I think about the most we could hope for is to have people evaluated as they finish up their term, and continue undergo whatever treatment they require. It might be expensive but must be cheaper than the law enforcement industry we have now.

Maybe only loosely related to the sense the OP intended, but I’ve been curious to ask what you think of this recent news – just your general comments or observations?

The problem is that it’s only cheaper if it becomes an adequate substitute. You can’t force a person to be a functioning member of society if he doesn’t want to be. You just give him a lot of wasted expensive treatment and in the end he remains a criminal and you fall back on law enforcement to handle him.

But, should prisons even be in the business of making someone “better?” I thought the primary purpose of prison was to remove unstable/undesirable criminal elements from society. Anything beyond that is of secondary and lesser importance if indeed the primary purpose is as I’ve stated.

The prison system I volunteer in is called The Ohio Department of Rehabilitation and Correction. Based on the name, it seems that they consider improvement one of two primary purposes. Based on what I’ve seen inside, they are trying.

Deterrence, rehabilitation, and retribution have been the 3 cornerstones of Penology for quite some time now. You must have missed the memo.

That’s certainly true, but the issue is how these three are weighed. The impression I get, not in any way having any insider knowledge, is that the current trend is towards greater emphasis on the “deterrence” and “retribution” limbs of the triad, both in the US and Canada (with the US setting the pace of the trend).

We have a throw away society. When a person goes to jail, even if they are innocent, they have no value anymore. They are forever ex-cons. They must be met with distrust and dislike . They should not get jobs . Then of course they have to commit crimes to survive. So back in jail with them.

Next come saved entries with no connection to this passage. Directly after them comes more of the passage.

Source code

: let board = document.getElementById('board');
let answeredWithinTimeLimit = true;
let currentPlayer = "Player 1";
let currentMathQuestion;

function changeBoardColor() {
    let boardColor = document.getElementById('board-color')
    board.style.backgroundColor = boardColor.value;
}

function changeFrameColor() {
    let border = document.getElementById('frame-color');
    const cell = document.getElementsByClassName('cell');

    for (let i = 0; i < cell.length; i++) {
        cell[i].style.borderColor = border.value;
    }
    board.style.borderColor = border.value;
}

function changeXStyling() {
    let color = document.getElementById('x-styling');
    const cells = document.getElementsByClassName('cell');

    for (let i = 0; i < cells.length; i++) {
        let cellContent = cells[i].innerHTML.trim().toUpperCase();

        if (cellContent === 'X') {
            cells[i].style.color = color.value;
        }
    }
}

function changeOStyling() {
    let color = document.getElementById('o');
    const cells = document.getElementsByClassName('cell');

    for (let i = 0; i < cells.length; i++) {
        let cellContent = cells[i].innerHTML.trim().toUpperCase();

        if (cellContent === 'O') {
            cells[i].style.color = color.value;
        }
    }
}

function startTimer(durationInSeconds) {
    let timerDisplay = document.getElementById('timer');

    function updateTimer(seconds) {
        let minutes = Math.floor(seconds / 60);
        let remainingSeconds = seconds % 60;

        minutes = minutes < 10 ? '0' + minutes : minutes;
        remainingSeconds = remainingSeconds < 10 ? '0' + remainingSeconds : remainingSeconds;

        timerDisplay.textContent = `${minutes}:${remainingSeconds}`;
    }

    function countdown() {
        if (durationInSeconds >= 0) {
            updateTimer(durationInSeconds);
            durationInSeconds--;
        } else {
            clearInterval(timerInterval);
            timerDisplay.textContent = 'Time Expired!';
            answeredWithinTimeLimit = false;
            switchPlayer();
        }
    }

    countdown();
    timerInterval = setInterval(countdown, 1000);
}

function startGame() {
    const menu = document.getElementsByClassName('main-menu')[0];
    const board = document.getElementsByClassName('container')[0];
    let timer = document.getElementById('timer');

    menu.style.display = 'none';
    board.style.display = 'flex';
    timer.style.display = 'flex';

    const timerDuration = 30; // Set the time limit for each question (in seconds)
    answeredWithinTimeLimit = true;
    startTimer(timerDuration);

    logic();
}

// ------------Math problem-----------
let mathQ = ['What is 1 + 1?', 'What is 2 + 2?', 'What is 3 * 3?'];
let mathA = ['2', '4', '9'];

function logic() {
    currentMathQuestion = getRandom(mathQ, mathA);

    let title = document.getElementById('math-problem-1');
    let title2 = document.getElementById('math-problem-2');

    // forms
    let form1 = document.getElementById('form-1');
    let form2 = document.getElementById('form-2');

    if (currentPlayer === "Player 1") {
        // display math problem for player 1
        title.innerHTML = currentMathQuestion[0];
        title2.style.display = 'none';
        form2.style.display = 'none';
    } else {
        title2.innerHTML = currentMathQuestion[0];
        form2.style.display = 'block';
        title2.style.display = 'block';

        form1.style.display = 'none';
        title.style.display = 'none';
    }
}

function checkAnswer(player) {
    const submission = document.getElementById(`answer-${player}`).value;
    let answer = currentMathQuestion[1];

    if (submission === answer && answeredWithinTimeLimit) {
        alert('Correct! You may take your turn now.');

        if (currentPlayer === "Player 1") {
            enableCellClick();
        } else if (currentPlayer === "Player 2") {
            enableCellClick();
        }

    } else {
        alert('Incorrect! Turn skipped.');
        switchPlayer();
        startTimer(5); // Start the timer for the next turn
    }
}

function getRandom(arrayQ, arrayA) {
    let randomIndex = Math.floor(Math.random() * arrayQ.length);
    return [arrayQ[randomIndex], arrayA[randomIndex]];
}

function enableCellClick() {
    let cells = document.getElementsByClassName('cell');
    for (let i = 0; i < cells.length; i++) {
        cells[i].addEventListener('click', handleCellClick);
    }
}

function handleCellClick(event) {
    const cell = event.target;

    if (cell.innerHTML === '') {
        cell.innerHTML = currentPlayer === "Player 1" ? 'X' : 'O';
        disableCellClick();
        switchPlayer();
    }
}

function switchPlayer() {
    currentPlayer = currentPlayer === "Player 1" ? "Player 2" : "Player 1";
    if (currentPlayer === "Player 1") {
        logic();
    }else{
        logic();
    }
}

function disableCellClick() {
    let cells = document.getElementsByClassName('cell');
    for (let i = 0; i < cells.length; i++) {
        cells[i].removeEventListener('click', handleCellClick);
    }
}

The vast vast majority of prisoners will eventually get out after being removed from society, so it is in societies best interest to reintegrate them and find the ones who want help to become functional, upstanding members of society and help them achieve the skills to do that.

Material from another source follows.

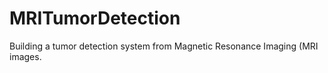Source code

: # MRITumorDetection

Building a tumor detection system from Magnetic Resonance Imaging (MRI images.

I think I speak for the entire field of penology when I say I completely agree with what you said.

But then you arrive at the key question: how? In two hundred years of trying to turn criminals into functional, upstanding members of society nobody has found a method that consistently works.

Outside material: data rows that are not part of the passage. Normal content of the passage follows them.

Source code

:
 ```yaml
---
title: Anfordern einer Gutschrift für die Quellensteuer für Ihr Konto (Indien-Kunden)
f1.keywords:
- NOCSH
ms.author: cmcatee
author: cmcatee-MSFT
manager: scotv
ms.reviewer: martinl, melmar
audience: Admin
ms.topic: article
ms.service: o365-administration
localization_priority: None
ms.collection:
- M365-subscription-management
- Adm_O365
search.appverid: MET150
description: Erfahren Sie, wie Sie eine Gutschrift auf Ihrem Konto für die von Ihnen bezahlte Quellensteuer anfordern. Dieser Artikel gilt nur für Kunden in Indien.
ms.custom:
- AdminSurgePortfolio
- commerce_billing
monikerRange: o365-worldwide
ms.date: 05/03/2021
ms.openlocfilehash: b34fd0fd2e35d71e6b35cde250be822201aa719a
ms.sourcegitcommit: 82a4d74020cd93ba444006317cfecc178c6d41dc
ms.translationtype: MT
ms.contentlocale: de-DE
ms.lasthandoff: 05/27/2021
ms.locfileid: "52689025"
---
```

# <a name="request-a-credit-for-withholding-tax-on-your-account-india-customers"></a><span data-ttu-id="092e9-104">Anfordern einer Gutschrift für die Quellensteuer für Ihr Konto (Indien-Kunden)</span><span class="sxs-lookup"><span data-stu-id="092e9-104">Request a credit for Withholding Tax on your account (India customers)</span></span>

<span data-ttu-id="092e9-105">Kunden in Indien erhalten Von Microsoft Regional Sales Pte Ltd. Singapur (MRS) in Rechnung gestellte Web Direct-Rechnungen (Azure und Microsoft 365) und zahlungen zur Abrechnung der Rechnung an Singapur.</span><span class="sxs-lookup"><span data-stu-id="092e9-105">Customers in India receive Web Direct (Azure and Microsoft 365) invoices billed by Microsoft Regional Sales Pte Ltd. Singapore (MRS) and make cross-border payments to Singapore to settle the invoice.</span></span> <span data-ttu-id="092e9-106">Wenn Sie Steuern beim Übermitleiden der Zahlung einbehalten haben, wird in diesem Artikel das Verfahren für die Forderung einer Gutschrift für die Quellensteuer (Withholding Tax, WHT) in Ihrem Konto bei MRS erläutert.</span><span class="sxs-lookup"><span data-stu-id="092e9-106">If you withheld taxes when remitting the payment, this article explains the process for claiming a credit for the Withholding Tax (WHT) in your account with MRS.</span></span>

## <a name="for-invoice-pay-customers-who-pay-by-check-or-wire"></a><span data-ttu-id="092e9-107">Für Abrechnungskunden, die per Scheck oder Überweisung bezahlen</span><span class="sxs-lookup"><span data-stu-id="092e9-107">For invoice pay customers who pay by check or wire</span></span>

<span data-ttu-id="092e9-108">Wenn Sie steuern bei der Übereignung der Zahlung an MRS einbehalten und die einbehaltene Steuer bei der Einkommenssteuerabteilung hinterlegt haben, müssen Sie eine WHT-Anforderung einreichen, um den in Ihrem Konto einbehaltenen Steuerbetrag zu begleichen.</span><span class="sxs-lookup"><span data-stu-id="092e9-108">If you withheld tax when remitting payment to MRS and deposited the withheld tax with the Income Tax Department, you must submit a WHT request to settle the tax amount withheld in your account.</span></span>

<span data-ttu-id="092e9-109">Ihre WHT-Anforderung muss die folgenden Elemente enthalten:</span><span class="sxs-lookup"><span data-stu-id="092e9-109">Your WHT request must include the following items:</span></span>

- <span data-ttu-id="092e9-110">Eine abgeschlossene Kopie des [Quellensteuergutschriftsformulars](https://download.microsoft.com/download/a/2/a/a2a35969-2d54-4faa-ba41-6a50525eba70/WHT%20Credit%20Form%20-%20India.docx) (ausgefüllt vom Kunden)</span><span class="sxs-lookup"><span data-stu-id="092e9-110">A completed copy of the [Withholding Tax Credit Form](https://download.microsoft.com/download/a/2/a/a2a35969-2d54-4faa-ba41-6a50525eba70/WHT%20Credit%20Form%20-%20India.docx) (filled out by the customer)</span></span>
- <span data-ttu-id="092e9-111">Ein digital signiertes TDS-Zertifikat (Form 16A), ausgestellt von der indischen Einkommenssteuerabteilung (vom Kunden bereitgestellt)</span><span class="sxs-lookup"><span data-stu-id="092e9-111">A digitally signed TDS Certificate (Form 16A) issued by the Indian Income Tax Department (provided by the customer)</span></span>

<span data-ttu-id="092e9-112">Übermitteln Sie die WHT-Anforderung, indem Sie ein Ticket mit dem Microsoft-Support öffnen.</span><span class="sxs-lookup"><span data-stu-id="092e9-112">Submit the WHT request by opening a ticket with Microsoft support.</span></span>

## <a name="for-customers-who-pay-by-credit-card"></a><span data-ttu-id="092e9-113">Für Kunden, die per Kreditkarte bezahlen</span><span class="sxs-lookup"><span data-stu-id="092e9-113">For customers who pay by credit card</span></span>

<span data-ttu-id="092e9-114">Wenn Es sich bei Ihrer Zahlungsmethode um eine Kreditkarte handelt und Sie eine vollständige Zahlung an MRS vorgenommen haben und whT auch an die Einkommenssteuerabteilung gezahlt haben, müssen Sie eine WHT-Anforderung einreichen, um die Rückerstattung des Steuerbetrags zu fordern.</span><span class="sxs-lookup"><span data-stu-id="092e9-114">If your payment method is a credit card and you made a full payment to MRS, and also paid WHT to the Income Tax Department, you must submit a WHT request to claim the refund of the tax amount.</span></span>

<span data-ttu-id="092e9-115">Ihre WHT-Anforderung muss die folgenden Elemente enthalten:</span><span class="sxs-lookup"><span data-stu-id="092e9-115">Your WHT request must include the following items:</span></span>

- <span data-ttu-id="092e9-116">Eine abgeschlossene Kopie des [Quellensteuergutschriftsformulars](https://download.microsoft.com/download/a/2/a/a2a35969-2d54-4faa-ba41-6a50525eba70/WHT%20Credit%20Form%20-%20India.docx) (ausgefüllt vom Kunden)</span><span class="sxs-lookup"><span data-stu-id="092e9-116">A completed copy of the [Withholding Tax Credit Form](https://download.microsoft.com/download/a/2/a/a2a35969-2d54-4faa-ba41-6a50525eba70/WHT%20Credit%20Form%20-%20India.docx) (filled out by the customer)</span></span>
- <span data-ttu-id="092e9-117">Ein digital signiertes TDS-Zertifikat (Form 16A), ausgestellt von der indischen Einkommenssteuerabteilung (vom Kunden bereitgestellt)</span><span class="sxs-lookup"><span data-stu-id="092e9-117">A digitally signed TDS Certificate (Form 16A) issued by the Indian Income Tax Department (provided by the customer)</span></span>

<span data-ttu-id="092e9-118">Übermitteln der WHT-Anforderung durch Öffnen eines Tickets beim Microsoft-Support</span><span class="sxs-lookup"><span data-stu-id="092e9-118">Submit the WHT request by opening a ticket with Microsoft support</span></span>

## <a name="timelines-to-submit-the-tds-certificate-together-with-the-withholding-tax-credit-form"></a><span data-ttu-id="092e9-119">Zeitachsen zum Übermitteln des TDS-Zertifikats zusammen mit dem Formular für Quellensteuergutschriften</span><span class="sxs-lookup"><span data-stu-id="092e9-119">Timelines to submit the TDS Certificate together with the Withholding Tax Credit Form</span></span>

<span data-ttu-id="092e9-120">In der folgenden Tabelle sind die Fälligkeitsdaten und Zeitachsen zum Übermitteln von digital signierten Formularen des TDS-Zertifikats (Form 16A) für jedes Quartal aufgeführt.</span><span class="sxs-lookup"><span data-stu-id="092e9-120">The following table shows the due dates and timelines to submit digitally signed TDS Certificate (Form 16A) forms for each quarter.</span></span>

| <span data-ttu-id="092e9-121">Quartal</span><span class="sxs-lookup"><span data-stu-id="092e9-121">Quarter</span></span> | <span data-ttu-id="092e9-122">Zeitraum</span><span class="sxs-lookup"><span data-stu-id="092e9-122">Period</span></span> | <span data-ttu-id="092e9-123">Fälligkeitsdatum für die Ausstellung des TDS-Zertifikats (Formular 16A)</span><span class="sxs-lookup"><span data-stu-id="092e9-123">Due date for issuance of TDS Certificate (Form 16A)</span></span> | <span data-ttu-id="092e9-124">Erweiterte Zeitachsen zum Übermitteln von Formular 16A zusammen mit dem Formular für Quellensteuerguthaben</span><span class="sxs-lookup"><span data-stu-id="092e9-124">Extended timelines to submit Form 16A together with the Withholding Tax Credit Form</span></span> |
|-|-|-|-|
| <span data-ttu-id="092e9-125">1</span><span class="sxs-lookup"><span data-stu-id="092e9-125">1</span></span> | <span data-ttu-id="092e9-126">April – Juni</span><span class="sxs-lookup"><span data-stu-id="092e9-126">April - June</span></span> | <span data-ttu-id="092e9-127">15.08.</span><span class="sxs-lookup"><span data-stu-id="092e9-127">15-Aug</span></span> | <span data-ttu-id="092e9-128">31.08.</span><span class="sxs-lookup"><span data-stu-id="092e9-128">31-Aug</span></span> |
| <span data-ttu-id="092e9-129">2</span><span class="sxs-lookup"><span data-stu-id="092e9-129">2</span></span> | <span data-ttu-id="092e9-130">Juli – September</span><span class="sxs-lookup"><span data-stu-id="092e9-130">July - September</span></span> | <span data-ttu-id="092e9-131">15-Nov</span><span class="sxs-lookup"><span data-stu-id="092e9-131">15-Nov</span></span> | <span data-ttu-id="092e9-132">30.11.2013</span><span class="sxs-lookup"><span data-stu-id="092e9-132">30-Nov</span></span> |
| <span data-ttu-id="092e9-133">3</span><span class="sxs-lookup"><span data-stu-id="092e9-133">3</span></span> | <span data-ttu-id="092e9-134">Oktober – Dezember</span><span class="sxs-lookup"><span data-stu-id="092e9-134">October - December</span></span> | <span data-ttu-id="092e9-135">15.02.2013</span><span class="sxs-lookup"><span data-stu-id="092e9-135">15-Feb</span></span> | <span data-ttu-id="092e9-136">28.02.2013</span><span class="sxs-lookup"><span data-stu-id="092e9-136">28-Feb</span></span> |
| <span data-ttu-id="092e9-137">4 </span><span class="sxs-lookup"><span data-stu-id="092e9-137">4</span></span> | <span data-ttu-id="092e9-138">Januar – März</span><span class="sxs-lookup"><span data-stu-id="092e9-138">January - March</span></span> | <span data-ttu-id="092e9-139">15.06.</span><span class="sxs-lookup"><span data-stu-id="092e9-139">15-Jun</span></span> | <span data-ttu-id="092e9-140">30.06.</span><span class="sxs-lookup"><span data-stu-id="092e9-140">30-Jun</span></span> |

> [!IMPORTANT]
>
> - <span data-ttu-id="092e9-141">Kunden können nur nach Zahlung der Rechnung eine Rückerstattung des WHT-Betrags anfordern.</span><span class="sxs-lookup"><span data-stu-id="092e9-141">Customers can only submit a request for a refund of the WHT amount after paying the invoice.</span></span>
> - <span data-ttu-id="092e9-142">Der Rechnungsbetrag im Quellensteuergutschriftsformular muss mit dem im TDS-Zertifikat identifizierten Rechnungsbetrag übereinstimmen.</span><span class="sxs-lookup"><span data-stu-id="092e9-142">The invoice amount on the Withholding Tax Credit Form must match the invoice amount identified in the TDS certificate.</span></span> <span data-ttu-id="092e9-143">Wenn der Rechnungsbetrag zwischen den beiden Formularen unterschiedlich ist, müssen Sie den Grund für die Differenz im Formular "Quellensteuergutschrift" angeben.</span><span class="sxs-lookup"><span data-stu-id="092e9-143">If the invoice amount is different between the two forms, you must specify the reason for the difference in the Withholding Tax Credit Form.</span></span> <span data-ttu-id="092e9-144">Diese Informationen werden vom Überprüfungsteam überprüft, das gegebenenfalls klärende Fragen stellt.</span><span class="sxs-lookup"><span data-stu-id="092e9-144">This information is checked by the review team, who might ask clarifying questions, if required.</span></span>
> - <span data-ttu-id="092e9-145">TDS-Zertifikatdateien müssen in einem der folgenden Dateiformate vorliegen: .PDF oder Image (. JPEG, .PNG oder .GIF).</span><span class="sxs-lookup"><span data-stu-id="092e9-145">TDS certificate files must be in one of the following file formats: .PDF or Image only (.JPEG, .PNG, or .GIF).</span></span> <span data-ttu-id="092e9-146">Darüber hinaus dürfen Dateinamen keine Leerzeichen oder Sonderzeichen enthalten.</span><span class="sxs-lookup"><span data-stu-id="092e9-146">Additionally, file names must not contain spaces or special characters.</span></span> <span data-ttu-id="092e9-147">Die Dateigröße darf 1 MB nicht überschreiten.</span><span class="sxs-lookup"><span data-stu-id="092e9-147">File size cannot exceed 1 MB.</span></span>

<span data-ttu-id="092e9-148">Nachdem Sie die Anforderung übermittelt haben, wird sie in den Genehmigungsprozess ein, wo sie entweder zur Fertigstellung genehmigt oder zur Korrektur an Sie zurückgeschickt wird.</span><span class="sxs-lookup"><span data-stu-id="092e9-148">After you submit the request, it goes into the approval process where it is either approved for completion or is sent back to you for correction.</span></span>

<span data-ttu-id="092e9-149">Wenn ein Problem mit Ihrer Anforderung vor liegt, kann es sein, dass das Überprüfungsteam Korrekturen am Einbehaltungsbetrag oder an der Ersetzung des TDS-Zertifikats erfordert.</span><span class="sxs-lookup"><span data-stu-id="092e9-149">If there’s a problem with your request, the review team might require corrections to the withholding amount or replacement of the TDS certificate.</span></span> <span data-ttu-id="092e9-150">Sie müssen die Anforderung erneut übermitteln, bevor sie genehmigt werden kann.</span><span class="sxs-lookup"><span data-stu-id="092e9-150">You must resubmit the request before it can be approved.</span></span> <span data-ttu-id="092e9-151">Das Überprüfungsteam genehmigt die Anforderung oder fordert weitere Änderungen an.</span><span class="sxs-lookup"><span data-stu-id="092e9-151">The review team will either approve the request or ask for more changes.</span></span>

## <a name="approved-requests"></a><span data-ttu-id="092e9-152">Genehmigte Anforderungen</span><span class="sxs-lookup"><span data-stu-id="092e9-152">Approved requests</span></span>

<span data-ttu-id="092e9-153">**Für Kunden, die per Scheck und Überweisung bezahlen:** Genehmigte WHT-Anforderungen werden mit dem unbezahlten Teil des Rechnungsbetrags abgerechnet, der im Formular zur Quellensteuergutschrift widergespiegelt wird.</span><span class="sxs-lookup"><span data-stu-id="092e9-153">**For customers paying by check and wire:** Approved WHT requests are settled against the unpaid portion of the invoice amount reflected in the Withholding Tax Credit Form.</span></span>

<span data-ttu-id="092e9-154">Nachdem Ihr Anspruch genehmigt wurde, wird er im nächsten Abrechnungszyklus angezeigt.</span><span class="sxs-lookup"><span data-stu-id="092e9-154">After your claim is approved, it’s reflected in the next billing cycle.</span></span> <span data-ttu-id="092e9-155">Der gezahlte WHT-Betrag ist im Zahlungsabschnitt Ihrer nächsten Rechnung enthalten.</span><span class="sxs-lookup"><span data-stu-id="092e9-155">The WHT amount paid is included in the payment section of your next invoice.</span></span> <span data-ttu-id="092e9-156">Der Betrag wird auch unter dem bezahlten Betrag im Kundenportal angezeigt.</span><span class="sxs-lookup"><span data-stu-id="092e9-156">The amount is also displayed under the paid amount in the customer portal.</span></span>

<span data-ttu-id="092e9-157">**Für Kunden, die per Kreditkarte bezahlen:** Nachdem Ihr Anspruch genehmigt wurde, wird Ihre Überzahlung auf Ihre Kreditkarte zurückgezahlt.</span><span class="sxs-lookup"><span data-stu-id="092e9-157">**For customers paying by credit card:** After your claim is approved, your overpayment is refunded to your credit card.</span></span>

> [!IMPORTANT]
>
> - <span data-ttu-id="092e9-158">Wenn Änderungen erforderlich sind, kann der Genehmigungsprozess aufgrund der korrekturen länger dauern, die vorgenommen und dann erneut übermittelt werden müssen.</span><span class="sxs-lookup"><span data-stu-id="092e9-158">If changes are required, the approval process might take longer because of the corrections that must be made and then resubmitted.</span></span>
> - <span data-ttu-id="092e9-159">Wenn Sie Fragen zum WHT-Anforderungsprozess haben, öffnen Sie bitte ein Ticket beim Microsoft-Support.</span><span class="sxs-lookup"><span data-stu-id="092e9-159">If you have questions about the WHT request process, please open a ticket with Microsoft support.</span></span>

you can start out by noticing that lots of poor white people imprisoned for low key drug-related offenses could have been perfectly functional and upstanding if they had jobs. Instead, the wrecked economy pushes them into illegal (though not necessarily profoundly harmful) activities and then the penitentiary system damages them even further.

The practice of severe punishment for minor offenses may have done wonders for keeping black underclass thugs off the streets, but the practice apparently rubs off onto poor whites as well. Not that the folks running the government and the media propaganda that tells voters what to think have much of a concern for them.

I keep hoping I’m misunderstanding you. Are you saying prison is good for poor black people but poor white people deserve better?

well there is this:Black men survive longer in prison than out: study

That’s partly due to human variation; since people end up in prison for different reasons, a one-size-fits-all approach won’t work any better than it would for managing teams or for teaching. And that’s something which can be really hard to get through the heads of TPTB; they can’t even understand that the same management style won’t work equally well with your average accountant and your average engineer, they’re even less likely to understand that treating the same a shoplifting teenager, a dude who’s on his 40th count of “intent to distribute”, and someone who went violent in the middle of a heavy attack of undiagnosed paranoid schizophrenia (I think that’s the official name) will not give particularly good results - and if it works for one, it won’t work for all three.